It is possible to train and trick agentic web browsers that use artificial intelligence (AI) to do things on multiple websites on behalf of a user into falling for phishing and scam traps This article explores ai browsers making. . "The AI now works in real time, on pages that are messy and always changing.
It keeps asking for information, making decisions, and telling what it's doing along the way. "Well, 'narrating' is a big understatement. It talks too much and too much!" said security researcher Shaked Chen.
"This is what we call Agentic Blabbering: the AI Browser showing what it sees, what it thinks is going on, what it plans to do next, and what signals it thinks are safe or suspicious." Guardio said that by intercepting the traffic between the browser and the AI services running on the vendor's servers and sending it to a Generative Adversarial Network (GAN), they were able to trick Perplexity's Comet AI browser into falling for a phishing scam in less than four minutes. The study builds on previous work like VibeScamming and Scamlexity, which showed that hidden prompt injections could trick vibe-coding platforms and AI browsers into making scam pages or doing other bad things.

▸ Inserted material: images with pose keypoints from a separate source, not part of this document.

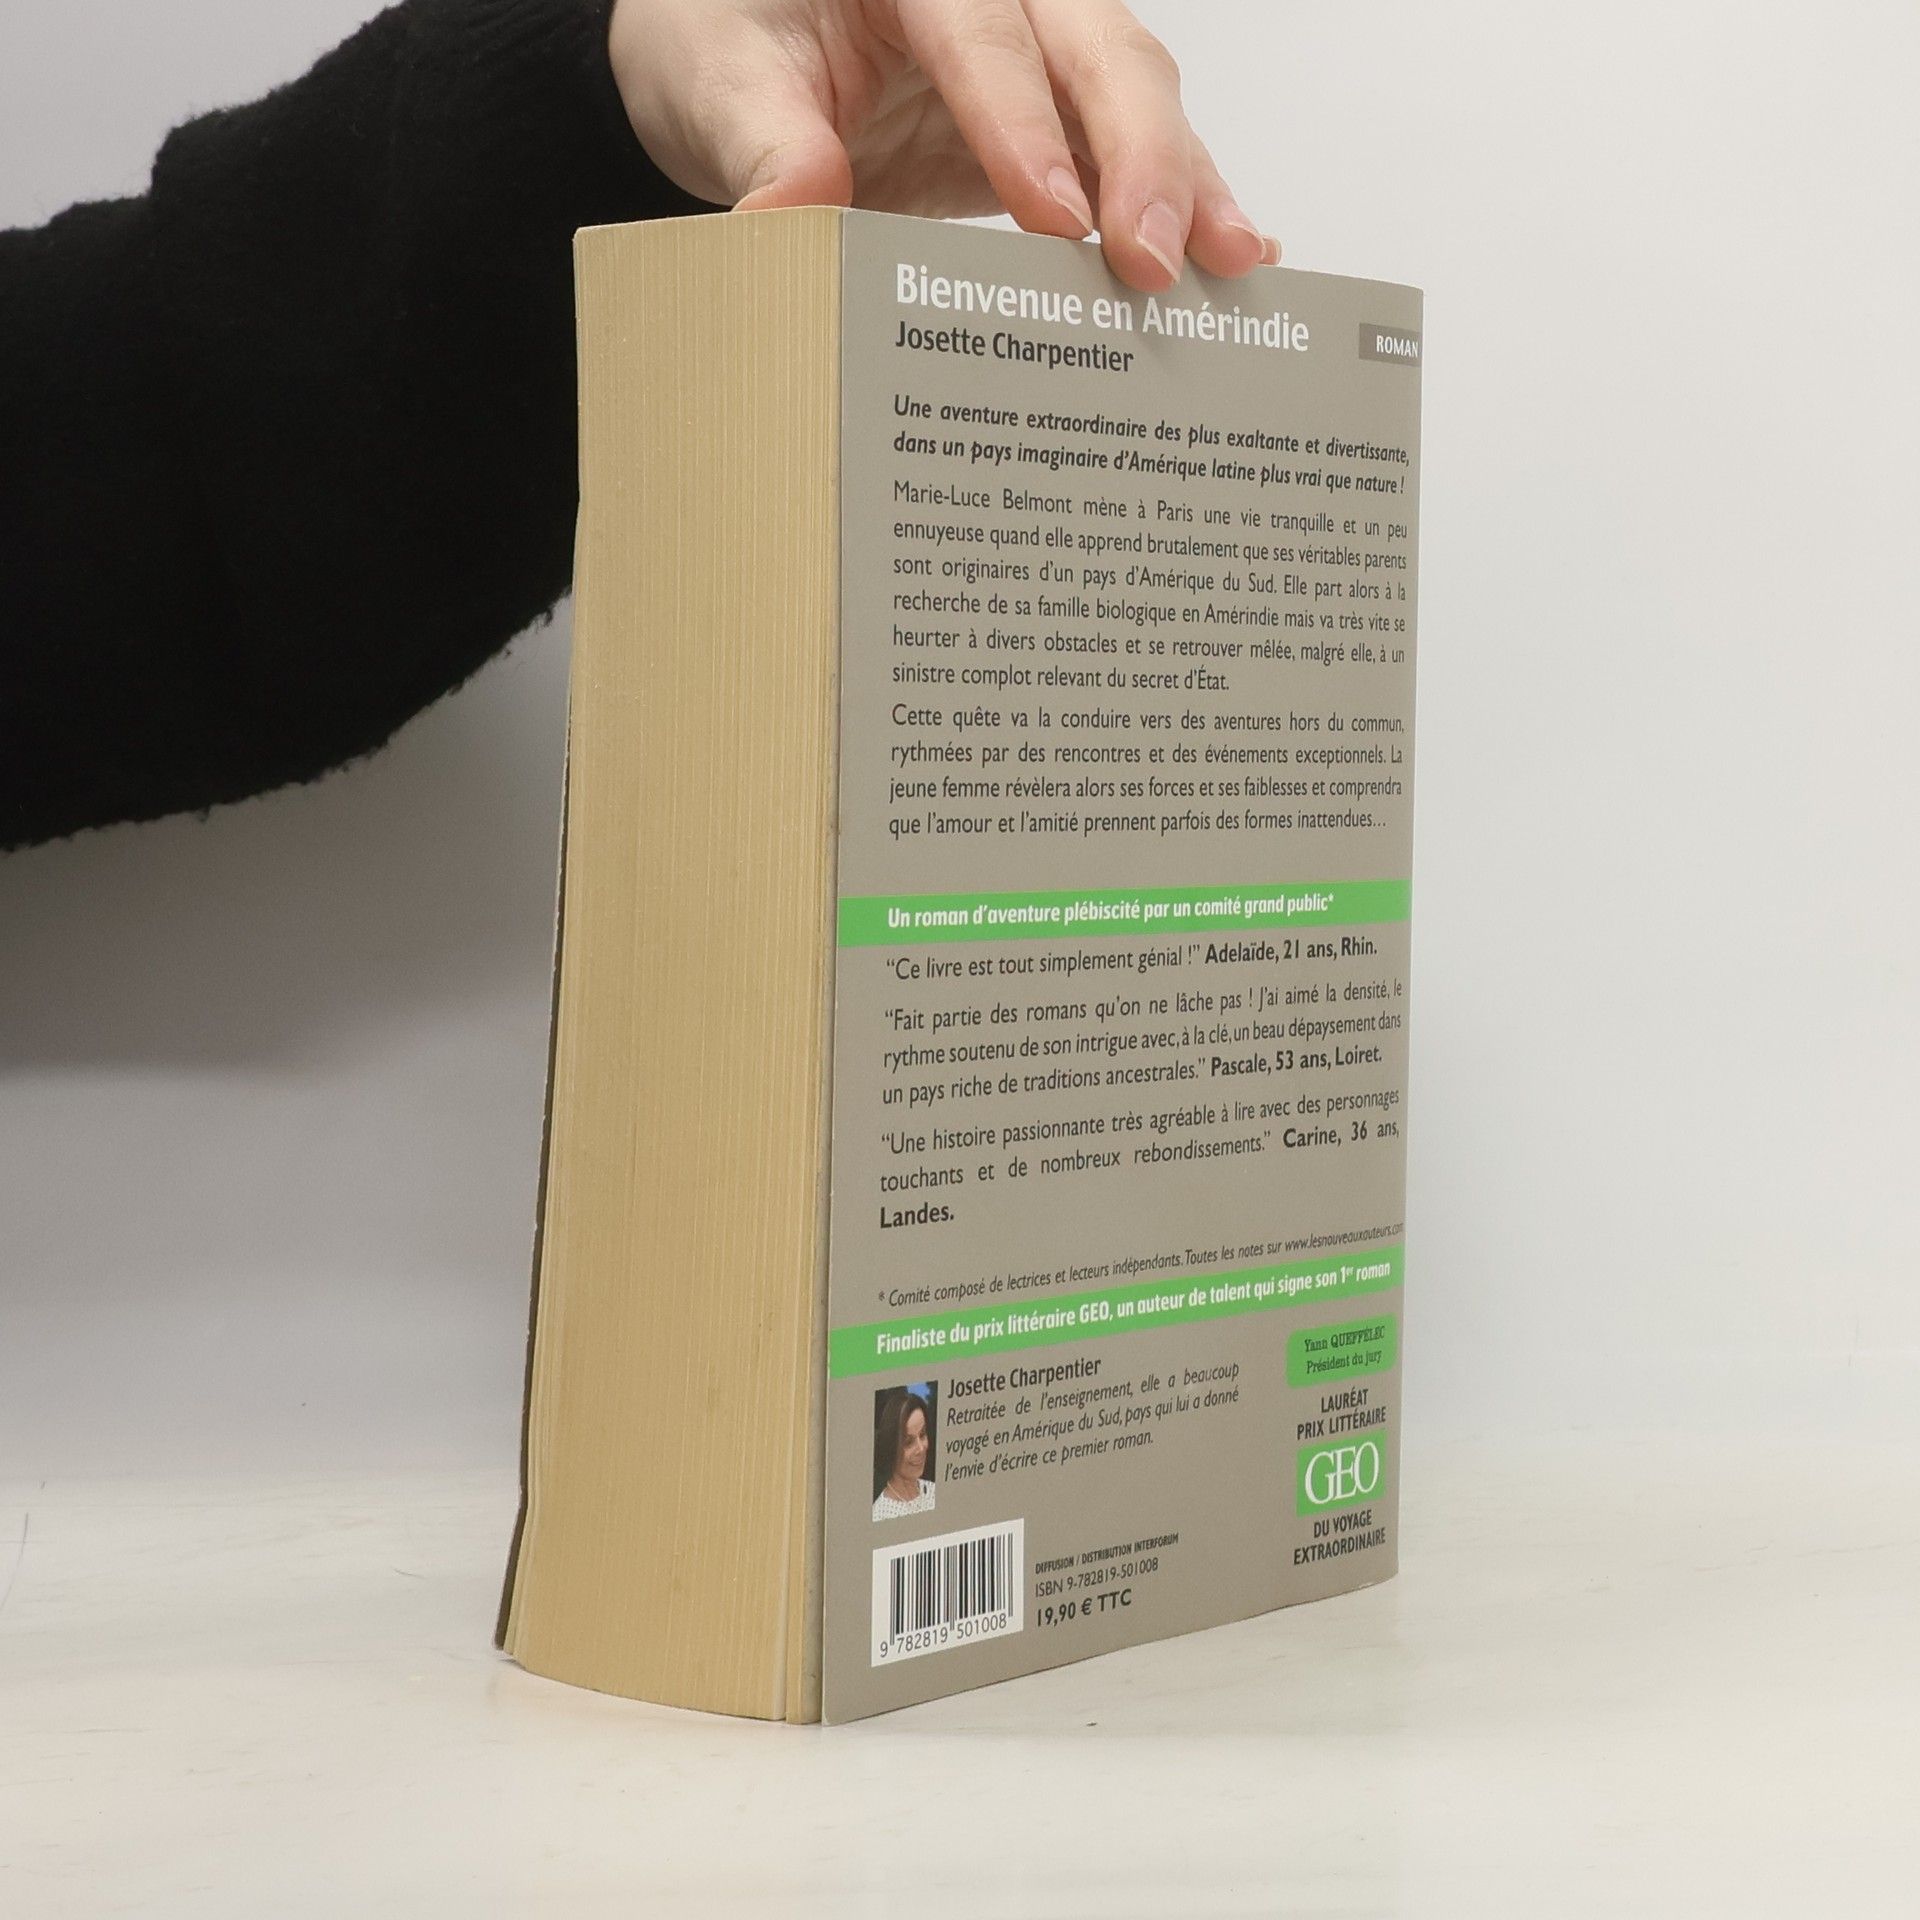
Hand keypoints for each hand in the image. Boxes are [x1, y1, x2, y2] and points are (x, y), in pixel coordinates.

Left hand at [608, 0, 1277, 291]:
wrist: (735, 54)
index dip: (1024, 127)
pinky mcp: (1055, 112)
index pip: (984, 36)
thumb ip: (765, 145)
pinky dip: (1183, 199)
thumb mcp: (719, 85)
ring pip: (1134, 95)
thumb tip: (790, 216)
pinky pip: (1131, 147)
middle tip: (1158, 255)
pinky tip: (1237, 252)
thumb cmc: (726, 41)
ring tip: (1232, 262)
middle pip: (1095, 50)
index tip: (1055, 218)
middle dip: (1142, 155)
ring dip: (1187, 182)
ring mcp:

This is accomplished through a prompt injection technique known as intent collision, which happens "when the agent merges a benign user request with attacker-controlled instructions from untrusted web data into a single execution plan, without a reliable way to distinguish between the two," according to security researcher Stav Cohen. For large language models (LLMs) and their integration into organizational workflows, prompt injection attacks continue to be a fundamental security challenge. This is primarily because it may not be possible to fully eliminate these vulnerabilities.
OpenAI stated in December 2025 that while automated attack detection, adversarial training, and new system-level defenses could lessen the risks involved, such flaws are "unlikely to ever" be fully fixed in agentic browsers.